Real-World Decision Matrix: Which Tool Should You Choose?

The choice between Biome and Oxlint depends on three factors: custom plugin requirements, type-checking needs, and toolchain consolidation preferences. Most teams fit into one of four categories that determine the optimal choice.

Decision tree for choosing between Biome and Oxlint

Category one: teams with custom ESLint plugins must choose Oxlint. Biome's lack of plugin extensibility makes it incompatible with proprietary rules. Organizations that have built internal plugins for API validation, security patterns, or framework-specific checks have no migration path to Biome.

Category two: teams requiring type-aware linting should prefer Oxlint with type-checking enabled. The 5-10x speedup over ESLint justifies the slower performance compared to Biome's approximation. Projects using advanced TypeScript features like conditional types, template literals, or complex generics need full type information.

Category three: teams ready to consolidate formatting and linting should choose Biome. The unified toolchain eliminates configuration drift and simplifies CI pipelines. Greenfield projects or teams willing to rewrite configurations see the largest productivity gains from Biome's opinionated defaults.

Category four: teams wanting incremental migration should start with Oxlint. The tool preserves existing ESLint configurations and allows teams to validate performance gains before committing to a full toolchain replacement.
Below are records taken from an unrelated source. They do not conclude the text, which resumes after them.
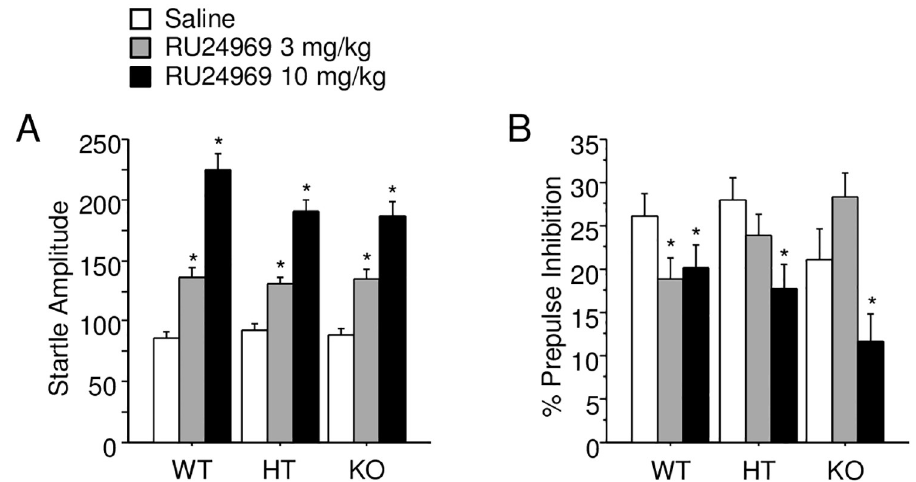
Fig 5. Reduced Arrb2 expression prevents 3 mg/kg RU24969-induced PPI deficits. A—B show startle amplitude (A) and PPI (B) for Experiment 5 (n = 13-15/sex/genotype), in which Arrb2 WT, HT, and KO, male and female mice were administered 0 (white bars), 3 (gray bars), or 10 mg/kg (black bars) RU24969 5 minutes prior to initiating behavioral testing. Results expressed as mean ± SEM. � Significant difference from saline treatment group within genotype. PPI: prepulse inhibition SEM: standard error of the mean WT: wild-type HT: heterozygous KO: knockout.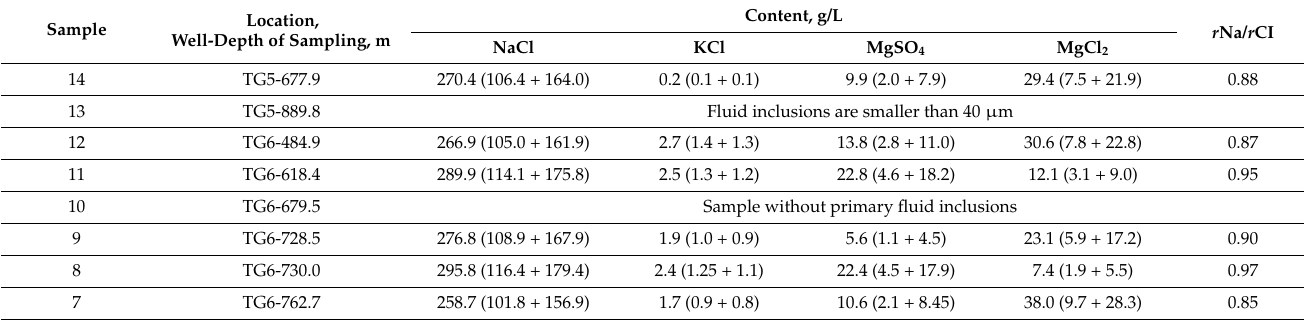
Table 1. The chemical composition of Tuz Gölü brines, and Cenozoic marine brines presented as salts (in the brackets sum of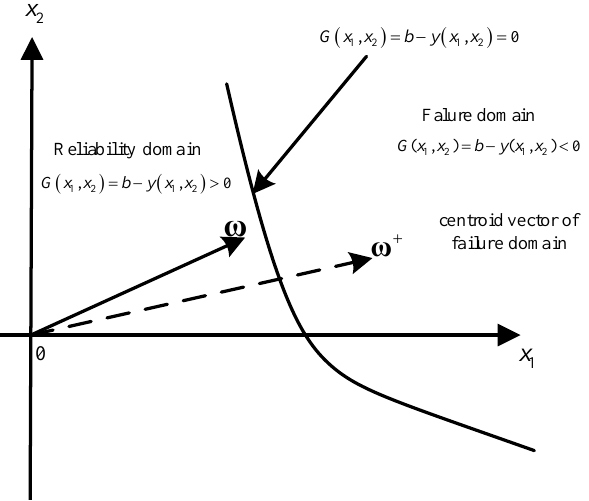
Figure 1. The diagram of the centroid vector of a failure domain in 2-dimensional space. Figure 1 suggests that ω + is paralleled with the gradient direction of state function G ( ω ) . ω + denotes the unit vector of G ( ω ) at the design point along the gradient direction. The distance (cid:107) ω + (cid:107) =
This approach reduces risk for large codebases with complex linting setups.

The decision matrix applies to teams migrating from ESLint. Developers starting new projects should default to Biome unless they know they need custom plugins. The all-in-one model prevents the configuration sprawl that creates tech debt over time. For more context on modern library tooling decisions, see creating a modern TypeScript library.

The Future of JavaScript Tooling in 2026

The Rust rewrite movement extends beyond linting. Bun is replacing Node.js for runtime and package management. Turbopack is challenging webpack. The pattern is consistent: JavaScript tooling written in JavaScript cannot compete with native Rust implementations on performance.

The consolidation benefits developers most. Teams running Biome with Bun eliminate Node.js entirely from their development dependencies. The entire JavaScript toolchain becomes a set of native binaries with no runtime overhead. This matters because installation, startup time, and execution speed all improve by 10-100x.

The ecosystem transition will complete within 24 months. ESLint maintainers have acknowledged that the project cannot match Rust performance. Prettier's creator has endorsed the move to native formatters. The tooling layer is commoditizing around Rust implementations with JavaScript APIs.

Teams planning 2026 migrations should prioritize Oxlint for compatibility and Biome for simplification. Both tools will continue improving rule coverage and editor integrations. The performance gains are permanent: Rust's advantage over JavaScript for tooling workloads is architectural, not implementation-dependent. For strategies on packaging and distributing tools like these, see the Claude Code plugin packaging guide.

That covers the essential patterns for choosing between Biome and Oxlint. Evaluate your custom plugin requirements and type-checking needs first, then select the tool that matches your constraints. Apply these criteria in production and the migration path will be clear.